Finanzaufsicht

EZB setzt Deutschland unter Druck

Recht unverblümt, gemessen am sonstigen Umgangston unter Notenbanken und Aufsehern, fordert die EZB in ihrem Finanzstabilitätsbericht angesichts haussierender Wohnimmobilienpreise zu makroprudenziellen Maßnahmen auf.

EZB setzt Deutschland unter Druck

Von Bernd Neubacher, Frankfurt

Die Finanzstabilitätswächter der Europäischen Zentralbank (EZB) setzen den deutschen Ausschuss für Finanzstabilität unter Druck, angesichts der Entwicklung am Wohnimmobilienmarkt mit makroprudenziellen Instrumenten, etwa einer Begrenzung des Beleihungswertauslaufs, gegenzusteuern. Die Indikatoren für die Verschuldung der Haushalte, für die Kredit- und Preisentwicklung sowie für Überbewertung seien seit Beginn der Pandemie gestiegen, stellt sie im aktuellen Finanzstabilitätsbericht fest: „Länder, in denen aufkommende Verwundbarkeiten primär durch die Wohnimmobilienmärkte getrieben werden, sollten erwägen, gezielte makroprudenzielle Maßnahmen graduell anzupassen.“ Manche Staaten hätten bereits reagiert. „In einigen Ländern jedoch, die mit Blick auf mittelfristige Anfälligkeiten im Wohnimmobilienmarkt 2019 eine Warnung oder Empfehlung des Europäischen Systemrisikorats erhielten, sind entweder keine makroprudenziellen Maßnahmen ergriffen worden oder diese scheinen Raum für eine Straffung zu haben.“

Wink mit dem Zaunpfahl

Als Wink mit dem Zaunpfahl reicht die Notenbank dazu eine tabellarische Übersicht über makroprudenzielle Maßnahmen in 16 der 19 Euro-Staaten. Einziges Land, das bislang nicht auf die geldpolitisch induzierte Hausse von Wohnimmobilienpreisen reagiert hat: Deutschland. Die Bundesrepublik und Frankreich waren vor zwei Jahren zudem die beiden einzigen Länder, welche eine Warnung des Europäischen Systemrisikorats kassiert hatten; Frankreich hat eine Obergrenze für die Relation von Fremdfinanzierung und Einkommen und für Fälligkeit von Finanzierungen festgelegt sowie die Risikogewichte für Hypothekenkredite in bankinternen Modellen angepasst.

All dies darf man als Breitseite gegen den Ausschuss für Finanzstabilität (AFS) verstehen. Das aus je drei Vertretern von Deutscher Bundesbank, Bundesfinanzministerium und Bundesanstalt für Finanzdienstleistungsaufsicht (BaFin) sowie dem für Abwicklung zuständigen BaFin-Direktoriumsmitglied bestehende Gremium soll auf Basis von Bundesbank-Analysen Fragen der Finanzstabilität erörtern, vor Gefahren warnen und Maßnahmen zu ihrer Abwehr empfehlen. In den Fokus rückt damit auch der seit Anfang August amtierende BaFin-Präsident Mark Branson, welcher der Behörde nach dem Willen der Regierung mehr Biss verleihen soll.

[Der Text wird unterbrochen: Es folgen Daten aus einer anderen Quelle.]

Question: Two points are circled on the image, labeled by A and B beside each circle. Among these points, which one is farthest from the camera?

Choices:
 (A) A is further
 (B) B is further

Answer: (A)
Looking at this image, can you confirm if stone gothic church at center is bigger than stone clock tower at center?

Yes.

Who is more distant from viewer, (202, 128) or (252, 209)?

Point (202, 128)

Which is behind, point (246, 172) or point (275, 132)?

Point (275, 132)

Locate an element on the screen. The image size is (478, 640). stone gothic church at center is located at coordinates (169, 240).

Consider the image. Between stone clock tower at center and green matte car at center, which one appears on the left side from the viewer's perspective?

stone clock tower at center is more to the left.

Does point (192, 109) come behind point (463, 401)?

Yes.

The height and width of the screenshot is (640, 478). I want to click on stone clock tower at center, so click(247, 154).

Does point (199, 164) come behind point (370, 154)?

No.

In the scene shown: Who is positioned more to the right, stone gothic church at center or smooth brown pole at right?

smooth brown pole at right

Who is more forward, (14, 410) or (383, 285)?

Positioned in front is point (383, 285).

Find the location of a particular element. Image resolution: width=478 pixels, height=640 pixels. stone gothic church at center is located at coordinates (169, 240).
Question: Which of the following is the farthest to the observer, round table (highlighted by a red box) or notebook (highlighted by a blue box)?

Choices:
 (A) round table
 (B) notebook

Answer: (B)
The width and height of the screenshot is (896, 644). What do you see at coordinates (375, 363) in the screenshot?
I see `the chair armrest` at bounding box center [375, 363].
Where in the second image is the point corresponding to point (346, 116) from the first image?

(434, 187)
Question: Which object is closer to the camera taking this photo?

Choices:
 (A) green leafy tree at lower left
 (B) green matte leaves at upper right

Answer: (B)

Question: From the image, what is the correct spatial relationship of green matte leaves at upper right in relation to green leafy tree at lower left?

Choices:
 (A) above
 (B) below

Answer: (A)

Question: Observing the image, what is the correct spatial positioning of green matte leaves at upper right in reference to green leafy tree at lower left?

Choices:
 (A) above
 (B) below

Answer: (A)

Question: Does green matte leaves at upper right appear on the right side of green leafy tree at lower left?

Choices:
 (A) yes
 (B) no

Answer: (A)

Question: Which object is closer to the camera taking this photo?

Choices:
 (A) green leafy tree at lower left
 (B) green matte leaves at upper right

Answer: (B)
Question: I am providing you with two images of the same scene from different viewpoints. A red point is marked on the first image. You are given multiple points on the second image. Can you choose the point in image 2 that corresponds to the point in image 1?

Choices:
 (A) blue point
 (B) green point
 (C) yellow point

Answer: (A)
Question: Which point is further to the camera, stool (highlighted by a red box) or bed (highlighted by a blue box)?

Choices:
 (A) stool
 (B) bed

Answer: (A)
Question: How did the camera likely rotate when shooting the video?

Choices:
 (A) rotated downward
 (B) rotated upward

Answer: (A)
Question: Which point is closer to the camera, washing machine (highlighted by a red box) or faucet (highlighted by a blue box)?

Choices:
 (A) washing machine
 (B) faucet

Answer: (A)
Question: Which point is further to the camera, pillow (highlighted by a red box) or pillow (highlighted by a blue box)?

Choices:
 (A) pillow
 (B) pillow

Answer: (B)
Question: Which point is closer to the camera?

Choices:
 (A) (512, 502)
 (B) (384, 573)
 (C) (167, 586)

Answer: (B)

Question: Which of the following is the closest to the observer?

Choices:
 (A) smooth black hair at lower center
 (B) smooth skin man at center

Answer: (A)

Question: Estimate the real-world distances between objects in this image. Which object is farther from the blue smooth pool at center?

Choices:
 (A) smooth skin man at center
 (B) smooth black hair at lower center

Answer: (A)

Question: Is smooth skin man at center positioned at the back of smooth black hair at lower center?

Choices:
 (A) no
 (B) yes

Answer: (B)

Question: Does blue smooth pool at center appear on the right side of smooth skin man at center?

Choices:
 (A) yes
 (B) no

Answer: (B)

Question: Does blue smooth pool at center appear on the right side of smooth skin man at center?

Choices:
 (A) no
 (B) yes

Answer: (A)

Wie der Verband deutscher Pfandbriefbanken vor wenigen Tagen mitteilte, haben sich Wohnimmobilien laut dem von ihm erstellten Preisindex im dritten Quartal binnen Jahresfrist um 11,4% verteuert – so stark wie noch nie seit Beginn der Aufzeichnung im Jahr 2003. Wie aus dem EZB-Bericht hervorgeht, hält die Notenbank insbesondere die Wohnimmobilienmärkte in Benelux, Österreich und Deutschland für überbewertet (siehe Grafik). Als Instrument gegen einen Überschwang am Wohnimmobilienmarkt empfiehlt der Stabilitätsbericht neben gezielten Schritten wie einem Limit für Beleihungswertausläufe auch eine sukzessive Anhebung antizyklischer Kapitalpuffer dort, „wo der Ausblick für die Wirtschaft und den Bankensektor günstig sind“. In Deutschland hatte die BaFin den antizyklischen Kapitalpuffer im März vergangenen Jahres angesichts der Pandemie von 0,25% auf 0% herabgesetzt.